The Iowa Review

The Light of God: America’s Pastime in the Age of Drone Warfare

- Joshua wheeler

At the elbow of Highway 54, where the road bends back toward Jornada del Muerto, there we are, just before it veers north and climbs from the Tularosa Basin, just before the straight shot of asphalt between the dark green stretch of Lincoln Forest and the big pure splotch of White Sands, there we are at the ballpark at the southernmo­st elbow of Highway 54, just before it rips straight to the Valley of Fires, the hardened guts of the earth coughed up all molten five thousand years ago, cooled to black and stuck midflow like the shadow of a mighty bird hovering, covering the sun, a dark scar across the underbelly of New Mexico, a mean streak grinning toward Trinity where they discovered destroying whole worlds by cracking atoms, radiated sand still glowing green just north of where we are, me and Pops eating hot dogs, holding our hearts and standing atop flimsy aluminum bleachers for The Star-spangled Banner blaring from a stereo in the press box which is a closet above the garage where they sell beer at the ballpark in Alamogordo—my home sweet home. Can’t you see that American flag, popping in the wind? My god, look at that sunset. Take 54 south and there’s a porn shop and the very tip of the spout of Texas and then there’s Juarez, where 11,202 people have been murdered in six years.
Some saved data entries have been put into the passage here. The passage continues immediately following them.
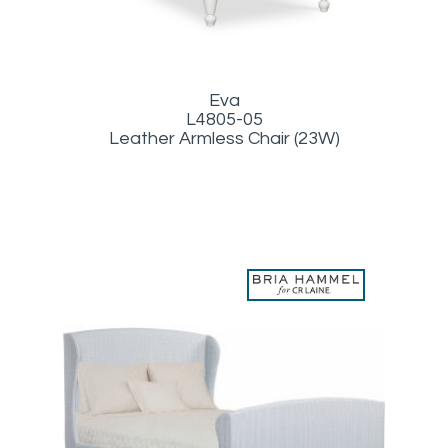
Eva
L4805-05
Leather Armless Chair (23W)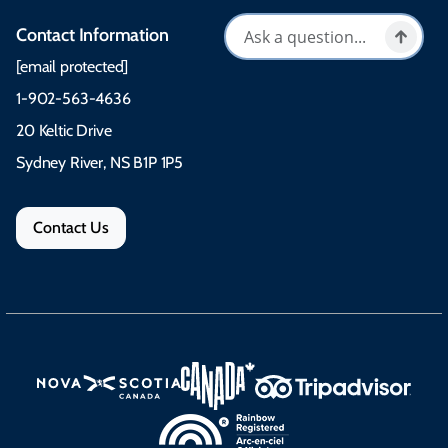
Contact Information
[email protected]
1-902-563-4636
20 Keltic Drive
Sydney River, NS B1P 1P5
Contact Us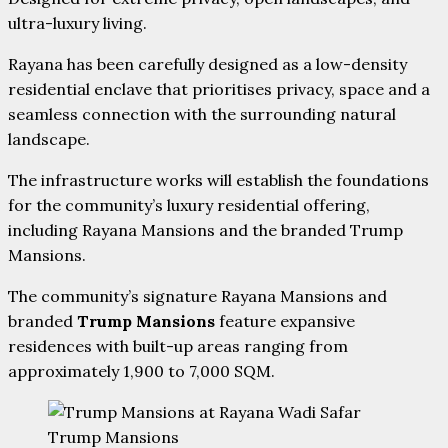
ultra-luxury living.
Rayana has been carefully designed as a low-density
residential enclave that prioritises privacy, space and a
seamless connection with the surrounding natural
landscape.
The infrastructure works will establish the foundations
for the community’s luxury residential offering,
including Rayana Mansions and the branded Trump
Mansions.
The community’s signature Rayana Mansions and
branded
Trump Mansions
feature expansive
residences with built-up areas ranging from
approximately 1,900 to 7,000 SQM.
Trump Mansions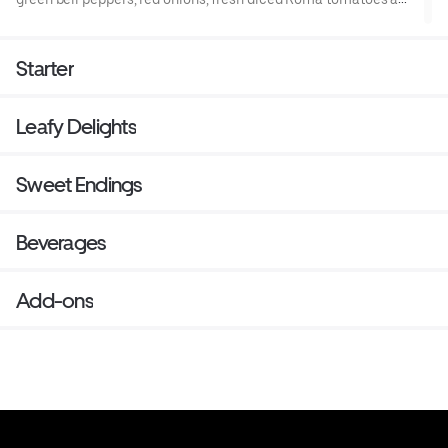
fresh garlic.
Starter
Leafy Delights
Sweet Endings
Beverages
Add-ons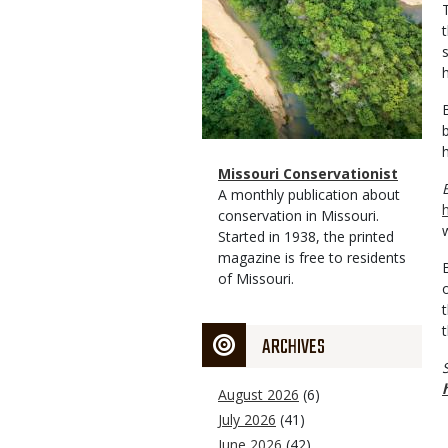
Magazine
Name
Missouri Conservationist
Type
Magazine
Description
A monthly publication about
Type
conservation in Missouri.
Started in 1938, the printed
magazine is free to residents
of Missouri.
ARCHIVES
August 2026
(6)
July 2026
(41)
June 2026
(42)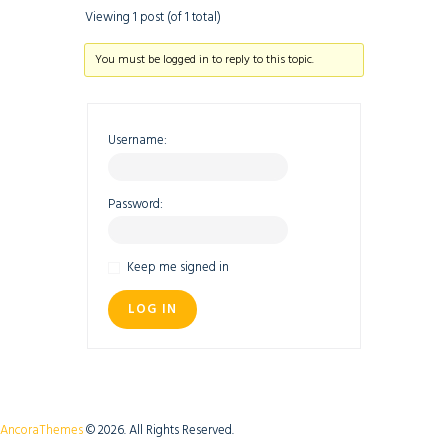
Viewing 1 post (of 1 total)
You must be logged in to reply to this topic.
Username:
Password:
Keep me signed in
LOG IN
AncoraThemes
© 2026. All Rights Reserved.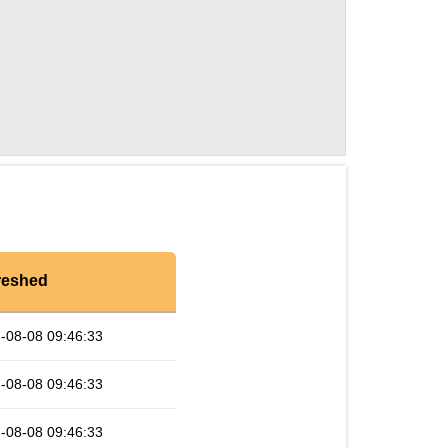
reshed
-08-08 09:46:33
-08-08 09:46:33
-08-08 09:46:33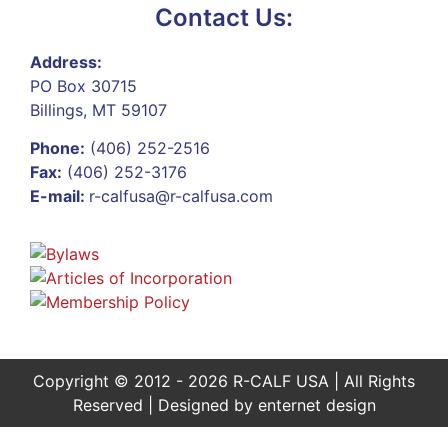
Contact Us:
Address:
PO Box 30715
Billings, MT 59107
Phone:
(406) 252-2516
Fax:
(406) 252-3176
E-mail:
r-calfusa@r-calfusa.com
Copyright © 2012 - 2026 R-CALF USA | All Rights
Reserved | Designed by
enternet design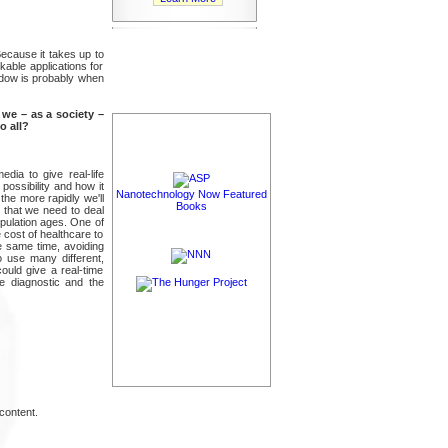
ecause it takes up to
kable applications for
indow is probably when
we – as a society –
o all?
dia to give real-life
possibility and how it
Nanotechnology Now Featured
the more rapidly we'll
Books
e that we need to deal
opulation ages. One of
cost of healthcare to
he same time, avoiding
o use many different,
ould give a real-time
e diagnostic and the
content.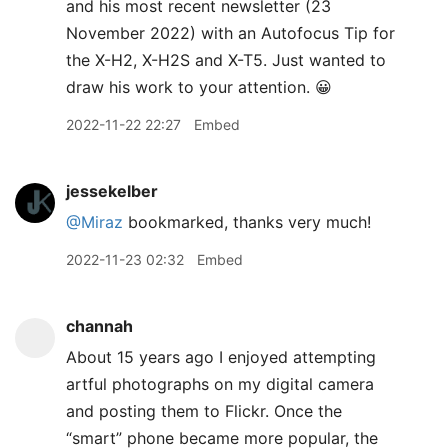
and his most recent newsletter (23
November 2022) with an Autofocus Tip for
the X-H2, X-H2S and X-T5. Just wanted to
draw his work to your attention. 😀
2022-11-22 22:27
Embed
jessekelber
@Miraz
bookmarked, thanks very much!
2022-11-23 02:32
Embed
channah
About 15 years ago I enjoyed attempting
artful photographs on my digital camera
and posting them to Flickr. Once the
“smart” phone became more popular, the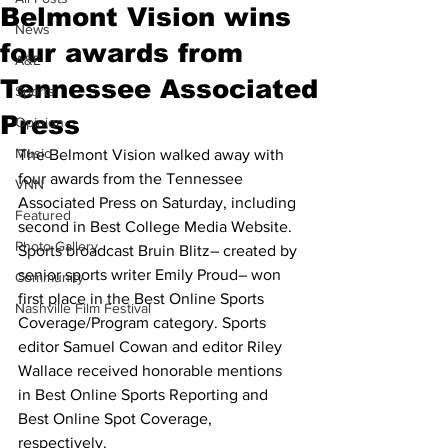
Belmont Vision wins
News
four awards from
A&E
Tennessee Associated
Sports
Press
Opinion
Music
The Belmont Vision walked away with 
four awards from the Tennessee 
VNN
Associated Press on Saturday, including 
Featured
second in Best College Media Website. 
Photo Gallery
Sports broadcast Bruin Blitz– created by 
senior sports writer Emily Proud– won 
Community
first place in the Best Online Sports 
Nashville Film Festival
Coverage/Program category. Sports 
editor Samuel Cowan and editor Riley 
Wallace received honorable mentions 
in Best Online Sports Reporting and 
Best Online Spot Coverage, 
respectively. 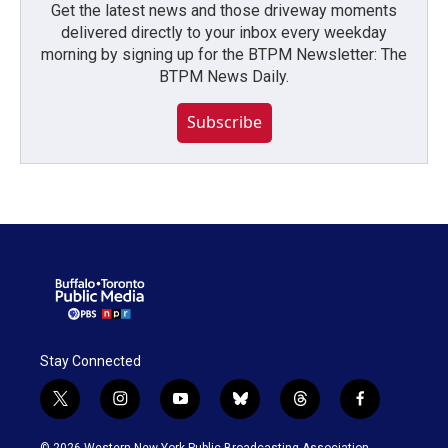
Get the latest news and those driveway moments
delivered directly to your inbox every weekday
morning by signing up for the BTPM Newsletter: The
BTPM News Daily.
Subscribe
Stay Connected
t
i
y
b
t
f
w
n
o
l
h
a
i
s
u
u
r
c
© 2026 Western New York Public Broadcasting Association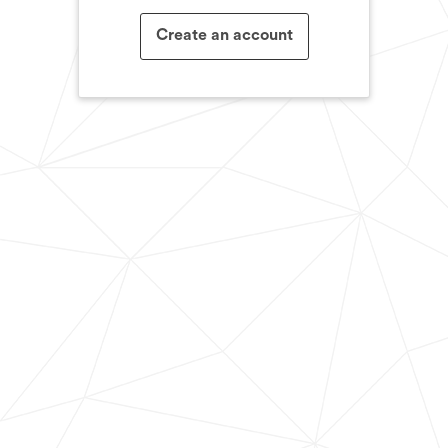
Create an account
There are maybe seventy fans here at the height of summer in 2012, all milling around, not exactly excited because the heat is a drag and because this is only the Pecos League of semi-pro baseball clubs. But there is minor anticipati­on; this is a rivalry game—white Sands Pupfish vs. Roswell Invaders. Tickets were six bucks. The players get two hundred a month if they get paid at all. The beer is three bucks, except when the cleanup batter strikes out; then it’s two for the rest of the inning. Pops is keen to retire after thirty years as a public school administra­tor, tired of dealing with guns like never before, tired of education reduced to standardiz­ed tests, tired of his cartoon ties and the click of his cowboy boots on the asbestos tile up and down the halls of Heights Elementary— Where Everyone Is a Winner— just tired. I worry he will drown in his LA-Z Boy and so we start here with plans to go north and see all the baseball we can, trying to remember why we care to be alive and American.